Aussi, il n'y a pas de place pour une saisie complémentaire, de sorte que la plainte s'avère sur ce point mal fondée.

4. La procédure de plainte est gratuite (art. 20a al. 2 ch. 5 LP; 61 al. 2 let. a OELP) et il ne peut être alloué aucuns dépens dans cette procédure (art. 62 al. 2 OELP).

* * * * *


PAR CES MOTIFS,
La Chambre de surveillance :


A la forme :

Déclare recevable la plainte formée le 24 janvier 2025 par A______ contre la décision de l'Office cantonal des poursuites du 14 janvier 2025.

Au fond :

L'admet partiellement.

Ordonne à l'Office cantonal des poursuites de poursuivre les opérations de réalisation des actifs saisis dans le sens du considérant 2.2 de la présente décision.

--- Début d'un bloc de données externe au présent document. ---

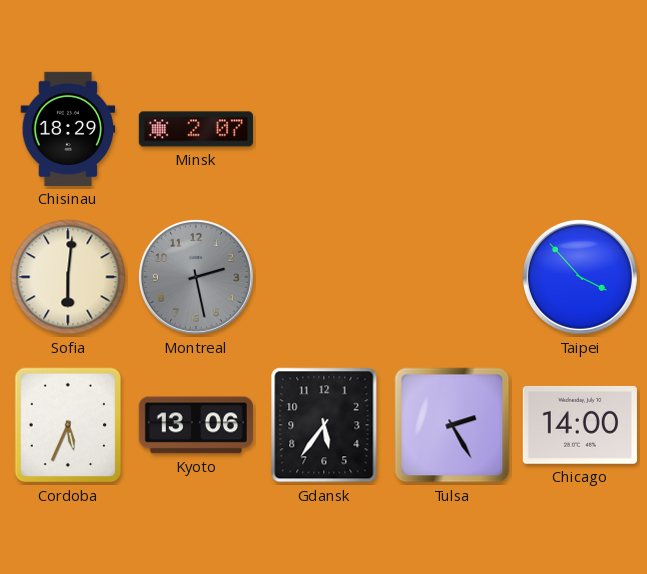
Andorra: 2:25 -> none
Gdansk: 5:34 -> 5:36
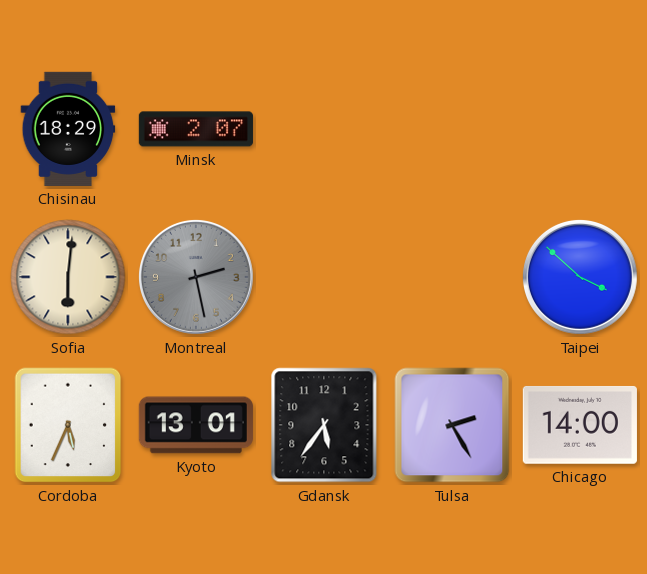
Taipei: 3:53 -> 3:52
Kyoto: 13:06 -> 13:01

Rejette la plainte pour le surplus.

Siégeant :

Madame Verena PEDRAZZINI RIZZI, présidente; Madame Ekaterine BLINOVA et Monsieur Mathieu HOWALD, juges assesseurs; Madame Elise CAIRUS, greffière.

 

La présidente :

Verena PEDRAZZINI RIZZI

 

La greffière :

Elise CAIRUS

 

 

 

Voie de recours :

Le recours en matière civile au sens de l’art. 72 al. 2 let. a de la loi sur le Tribunal fédéral du 17 juin 2005 (LTF; RS 173.110) est ouvert contre les décisions prises par la Chambre de surveillance des Offices des poursuites et des faillites, unique autorité cantonale de surveillance en matière de poursuite pour dettes et faillite (art. 126 LOJ). Il doit être déposé devant le Tribunal fédéral, 1000 Lausanne 14, dans les dix jours qui suivent la notification de l'expédition complète de la présente décision (art. 100 al. 1 et 2 let. a LTF) ou dans les cinq jours en matière de poursuite pour effets de change (art. 100 al. 3 let. a LTF). L’art. 119 al. 1 LTF prévoit que si une partie forme un recours ordinaire et un recours constitutionnel, elle doit déposer les deux recours dans un seul mémoire. Le recours doit être rédigé dans une langue officielle, indiquer les conclusions, en quoi l'acte attaqué viole le droit et les moyens de preuve, et être signé (art. 42 LTF).

Le recours doit être adressé au Tribunal fédéral, 1000 Lausanne 14.